2.  IWC watches?  OK... no Pilots on sale?  Fishy.  VERY fishy!  And the daVinci models they show are two discontinued ite,s.

 

3.  And the Portuguese they show, well, they have legitimate watches appearing in the ad but the price on their WG 7-day automatic is 50% more than street; about 25% below retail. (IW500106).  I know about this ... I own this watch.

 

4.  IWC has a very nice, very large boutique on Madison Avenue.  I don't think they'd be happy having some grey-marketer selling for thousands off their list.  (Even if you can get much better grey market prices elsewhere.)

 

4.  As far as the diamond necklace shown, if you start to count individual pieces on their illustration, you come up with roughly 80 visible, meaning ~120 all-told on the mannequin.  But why wouldn't they just tell you the stone count to begin with?

 

We have a diamond bracelet consisting of 29 stones at .41-.42 each.  That hovers right at about 12 carats, perhaps a little over.  The purchase/build price was $25K (in 2012 dollars).  However, unlike the bracelet in this ad, you can actually see the individual stones.

[COLLECTED DATA]
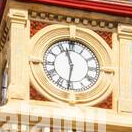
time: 11:31
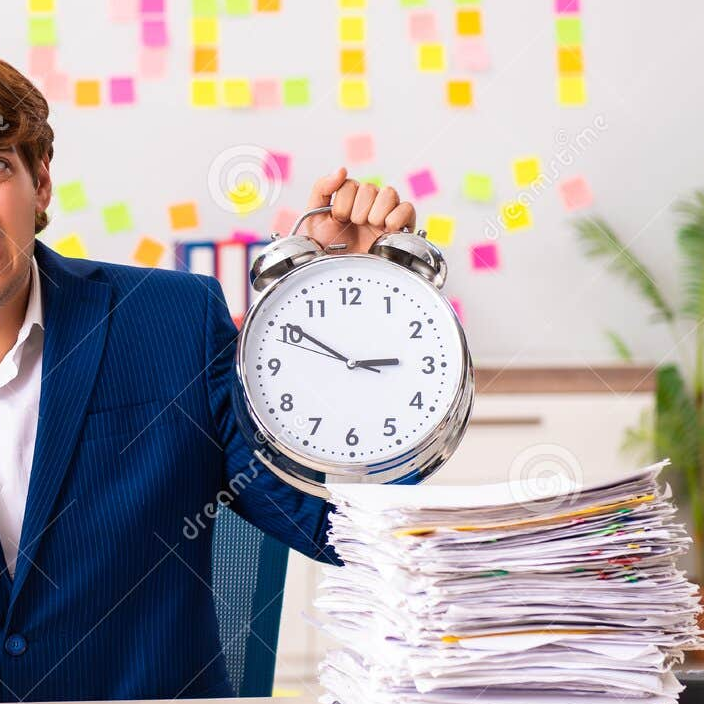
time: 2:50
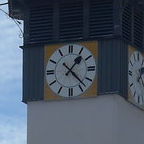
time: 1:22
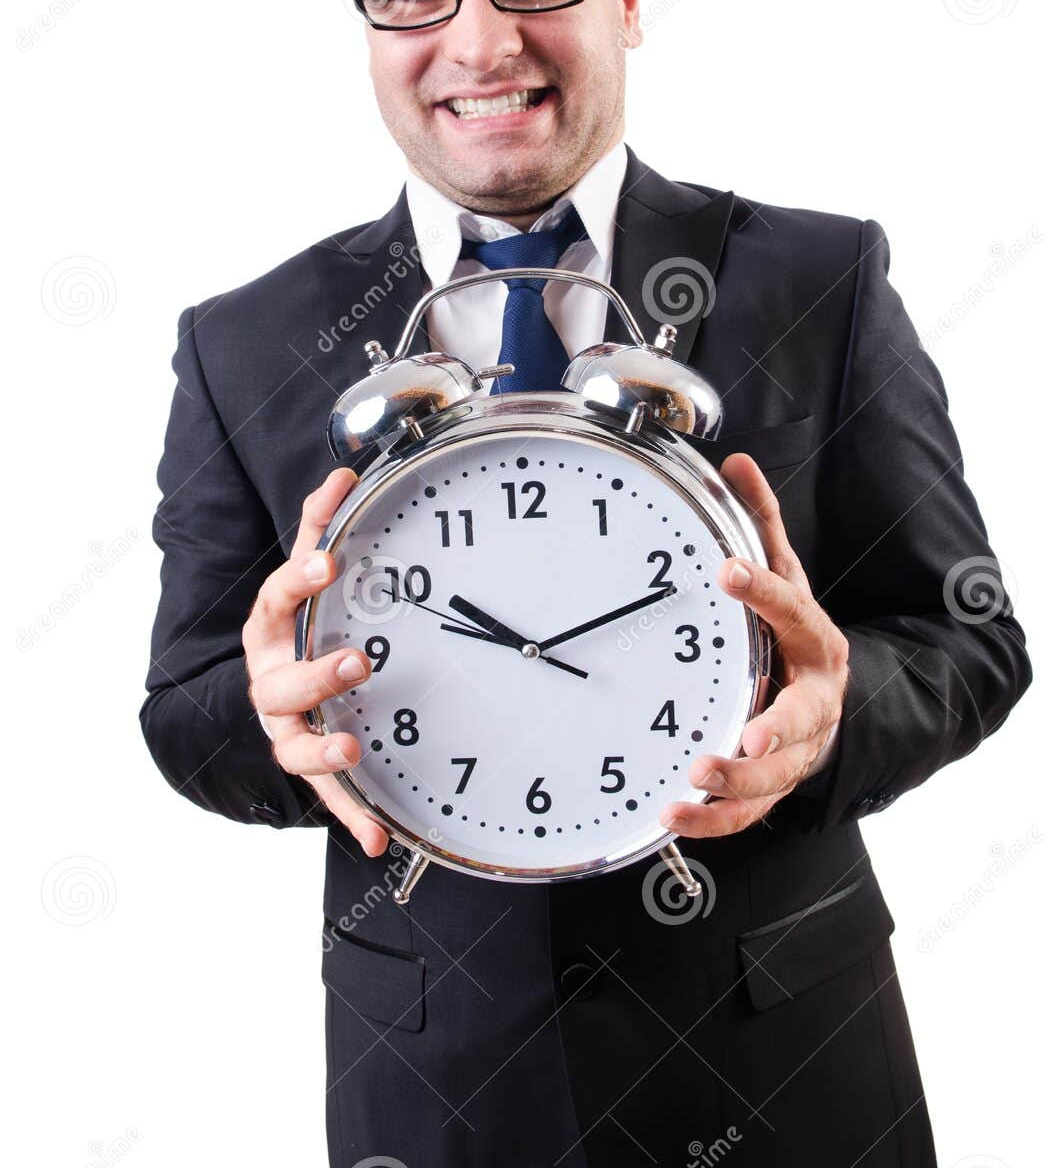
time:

[YOUR TASKS]
A) In the passage about the watch and jewelry ad, substitute "choker" for "necklace" and write out the part that begins at "4.  As far as" and stops after "to begin with?".
B) Resume the passage about the watch and jewelry ad from its final sentence, adding a few sentences in the same voice.

[FINAL ANSWERS]
A)
4.  As far as the diamond choker shown, if you start to count individual pieces on their illustration, you come up with roughly 80 visible, meaning ~120 all-told on the mannequin.  But why wouldn't they just tell you the stone count to begin with?

B)
This place is probably a good example of the riffraff you can find on 47th Street, and why it's not always such a good idea to waste your time walking by casually.  (Unless you work nearby and are killing a lunch break.)   Go back to using Google Streetview, and look at who has a dominant presence on the street.  Especially, closer to 5th Ave than 6th Ave.  You'll miss a lot of important names, because a lot of stores are just booths inside a warren, but you'll see some biggies.  (If a store is big enough to have their name actually on the street, that's good.  Provisionally.)  I'm happy to see from Streetview that Nally is in the window at 4 W 47th; they're old personal favorites.  The closer you get to 6th Ave, the more honkytonk, the more Times Squarish the vendors appear to be.  And probably the lower grade of diamond you'll wind up with.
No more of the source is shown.